On Tagged, Yoshe started to meet and talk to people from all over the world. And then she found herself in conversation with Precious Max.

He told her about his volunteer work at an orphanage in Phnom Penh. She was fascinated because she loved children and working with children.

“I was talking to him for a long time; I thought I got to know him and he seemed very nice,” says Yoshe, who told him about the things that mattered to her, including loyalty and honesty. “I am proud of my honesty, most humans aren’t,” she wrote in one message.

But the seemingly caring messages would come to an end. By Christmas 2013, an innocent Yoshe, then 41, was distraught, locked up in a Cambodian jail and facing charges of international drug smuggling. Meanwhile, Kay, then 44, was sitting in a maximum-security detention centre in Melbourne’s outer west. She had unwittingly returned from her first trip to Cambodia to meet Precious Max with 2 kilograms of heroin concealed in the lining of two laptop bags.

“I never thought she’d just disappear from our lives”: Yoshe Taylor was arrested on her third trip to Cambodia.

‘I had no hope’

Precious Max was messaging both Kay Smith and Yoshe Taylor in a bid to gain their trust. (Supplied)

Yoshe and Kay both fell prey to an international drug smuggling syndicate targeting vulnerable women and men through online dating sites. Precious Max worked for the syndicate grooming potential drug mules.

Kay spent six months in the Dame Phyllis Frost women’s prison and then 18 months on bail before the charges against her were dropped.

Yoshe’s journey was cripplingly longer: she spent six years in a Cambodian jail, battling health issues, desperately missing her children, and seemingly forgotten by everyone, except her family and friends.

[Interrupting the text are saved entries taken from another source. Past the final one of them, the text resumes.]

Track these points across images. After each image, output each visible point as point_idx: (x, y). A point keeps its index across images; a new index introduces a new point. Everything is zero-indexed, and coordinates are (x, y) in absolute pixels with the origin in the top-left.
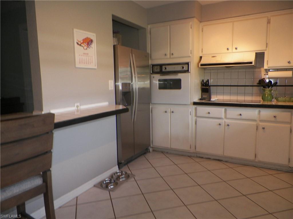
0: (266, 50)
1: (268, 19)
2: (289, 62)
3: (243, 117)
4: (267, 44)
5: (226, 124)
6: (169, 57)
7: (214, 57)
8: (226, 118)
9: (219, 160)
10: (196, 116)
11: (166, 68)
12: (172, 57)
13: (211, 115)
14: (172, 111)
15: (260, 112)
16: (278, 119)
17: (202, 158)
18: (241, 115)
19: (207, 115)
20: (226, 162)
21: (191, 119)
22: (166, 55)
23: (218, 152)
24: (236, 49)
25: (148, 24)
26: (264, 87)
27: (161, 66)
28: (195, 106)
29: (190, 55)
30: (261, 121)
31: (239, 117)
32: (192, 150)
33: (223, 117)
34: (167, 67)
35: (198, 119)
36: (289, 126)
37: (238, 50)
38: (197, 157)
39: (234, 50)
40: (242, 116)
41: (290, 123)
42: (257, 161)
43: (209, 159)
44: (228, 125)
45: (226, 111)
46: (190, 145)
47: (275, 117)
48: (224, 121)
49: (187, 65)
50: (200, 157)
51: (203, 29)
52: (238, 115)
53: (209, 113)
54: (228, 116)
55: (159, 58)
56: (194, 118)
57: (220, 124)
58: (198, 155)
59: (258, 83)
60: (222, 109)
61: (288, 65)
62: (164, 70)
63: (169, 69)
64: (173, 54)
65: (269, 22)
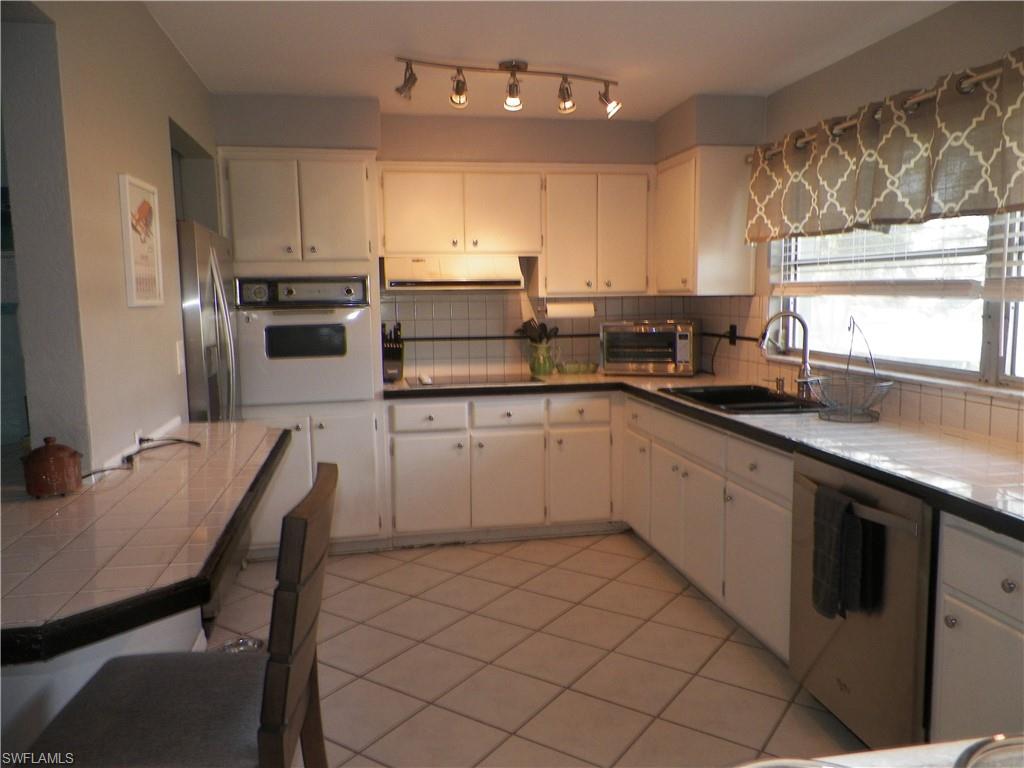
0: (540, 252)
1: (542, 181)
2: (588, 284)
3: (514, 419)
4: (542, 237)
5: (475, 442)
6: (301, 258)
7: (418, 261)
8: (472, 425)
9: (456, 544)
10: (392, 428)
11: (290, 292)
12: (309, 255)
13: (434, 425)
14: (316, 422)
15: (548, 403)
16: (587, 417)
17: (411, 547)
18: (509, 415)
19: (425, 425)
20: (475, 543)
21: (379, 441)
22: (289, 249)
23: (455, 521)
24: (475, 243)
25: (217, 145)
26: (533, 340)
27: (272, 283)
28: (388, 403)
29: (368, 255)
30: (554, 425)
31: (505, 421)
32: (387, 531)
33: (467, 425)
34: (294, 287)
35: (400, 440)
36: (605, 429)
37: (480, 246)
38: (396, 549)
39: (470, 247)
40: (512, 418)
41: (608, 423)
42: (548, 523)
43: (431, 545)
44: (481, 446)
45: (471, 407)
46: (380, 519)
47: (581, 412)
48: (468, 436)
49: (359, 286)
50: (404, 548)
51: (382, 178)
52: (503, 416)
53: (431, 418)
54: (478, 422)
55: (263, 257)
56: (388, 437)
57: (460, 446)
58: (401, 543)
59: (518, 331)
60: (461, 405)
61: (585, 289)
62: (282, 296)
63: (301, 292)
64: (313, 249)
65: (543, 186)
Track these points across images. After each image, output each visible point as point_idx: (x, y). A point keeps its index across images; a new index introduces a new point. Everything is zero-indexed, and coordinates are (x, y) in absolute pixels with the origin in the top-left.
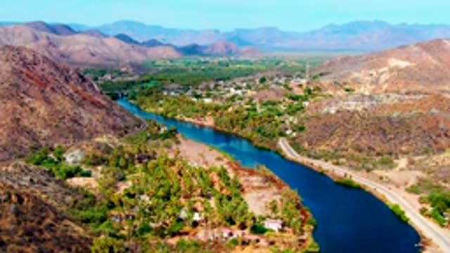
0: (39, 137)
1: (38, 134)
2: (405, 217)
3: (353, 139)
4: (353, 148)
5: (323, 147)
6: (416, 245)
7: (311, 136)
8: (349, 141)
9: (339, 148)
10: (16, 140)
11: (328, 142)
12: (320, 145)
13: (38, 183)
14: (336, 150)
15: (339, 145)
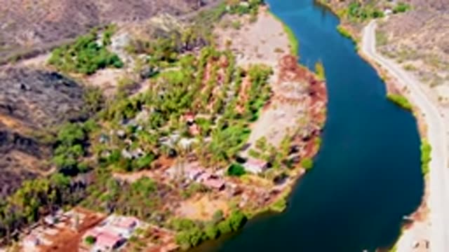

“I knew I wasn’t important so I didn’t think anyone would do anything to help me,” she says now. “I was a mushroom, I didn’t know what was going on.”

Cambodian authorities inspect evidence of drug smuggling after a Queensland mother was caught with more than 2kg of heroin. (Supplied)

Speaking publicly for the first time since her release and return to Australia in May, Yoshe tells Australian Story she’s sharing her story as a warning to others — if something seems too good to be true, it probably is.

“If one person is protected because they’ve seen the story, if it can save one other Australian, I’ll be really happy,” she says.

For the first few days after Yoshe was detained at the Phnom Penh airport she had no idea what to do. “I asked for a lawyer because of watching American television crime shows.” She was given a list of lawyers but didn’t know how to choose the right one.

Yoshe was sent to the notorious Prey Sar Prison where she shared a cell with 99 other women. There were sleeping platforms on each side, but it was so overcrowded that most women were forced to sleep spooned up against each other along a central aisle.

There were three toilet bowls at one end of the room. “No wall, no curtains, no plumbing. They’re just toilet bowls on the floor.”

Three weeks later she moved to a smaller prison where conditions improved slightly.

Yoshe Taylor’s visit to Cambodia was her first time overseas. On her third trip she was arrested at Phnom Penh Airport. (Supplied)

Yoshe’s children were still young when she was arrested; Kahlyla, then 11, and Archer, then 6.

“Shortly after she was arrested, she called us and it was really sad,” Kahlyla says. “Archer and I cried and she cried, she was telling us she loves us and hopes she sees us soon. And it was pretty sad, especially because we never got a call after that.”

Archer and Kahlyla didn’t see their mother for almost six years. (Australian Story: Belinda Hawkins)

Kahlyla Young. (Australian Story: Belinda Hawkins)

By April 2014 as Yoshe’s trial loomed, she had only met her lawyer once. She had a translator beside her as witnesses gave evidence during the trial, but on the day of the verdict she had no one interpreting for her. It was an hour or so before someone told her she would spend the next 23 years in a Cambodian jail.

In the days after the verdict, she stopped eating. Photographs taken during her time in jail show an angular face etched with pain.

“I didn’t feel hungry, I didn’t feel anything.